I can go straight to get off work Sure, and said my colleague could fix the problem. The quarterback can just run off the field, and the teacher can let the assistant who has been in the classroom every day for eight weeks handle it. But it’s not part of the team. As part of the team, when his usual drop-off routine was interrupted by a meeting, he would make sure lunches were still packed for the kids so I didn’t have to think about it. When he goes hunting on the weekends, he plugs the kids’ tablets into their chargers and tells me where their football water bottles are. When he goes out for the night with a guy, he throws chicken nuggets in the oven for me before walking out the door. He doesn’t let me get into trouble because we are a team.

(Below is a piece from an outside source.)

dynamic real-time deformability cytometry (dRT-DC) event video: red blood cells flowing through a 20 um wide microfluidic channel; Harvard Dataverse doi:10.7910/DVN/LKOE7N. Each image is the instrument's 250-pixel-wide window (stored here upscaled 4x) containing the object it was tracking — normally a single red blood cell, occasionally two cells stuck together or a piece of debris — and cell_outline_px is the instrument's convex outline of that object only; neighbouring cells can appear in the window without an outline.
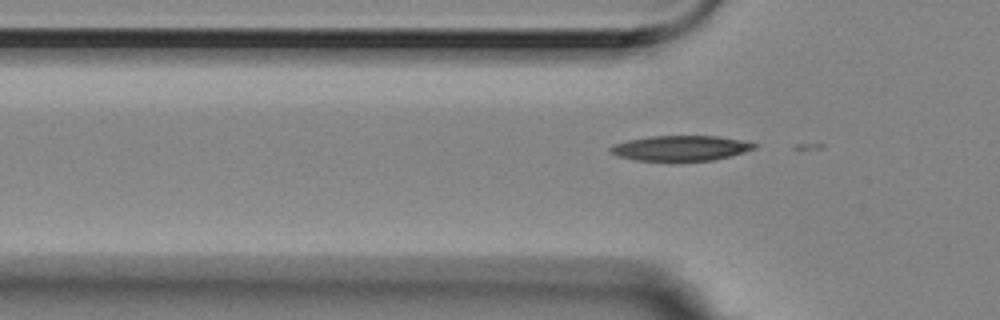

So, I made clothes for all my girls and put them in baskets. I pointed out to my husband where their soccer socks and shin pads were and how he was going to wash their jerseys after practice on Wednesday. I went ahead and prepared a birthday gift for the party he was taking them to on Saturday, then I filled the fridge and freezer with all the snacks they needed for school and frozen pizza for a quick dinner. My husband nodded with every movement, thanked me, and told me, “I got it, baby, don’t worry.” I gave him a new pack of hair ties so he wouldn’t have to spend time looking for them in the morning. I pointed out the extra peace.

I know he gets it. He knew I had him. Because we are a team and the team sticks together.

Samantha Darby is a senior lifestyle editor Jumpsuit and scary mom And a PTA soccer mom and her husband raising three little women in suburban Georgia. Her minivan was always being totaled.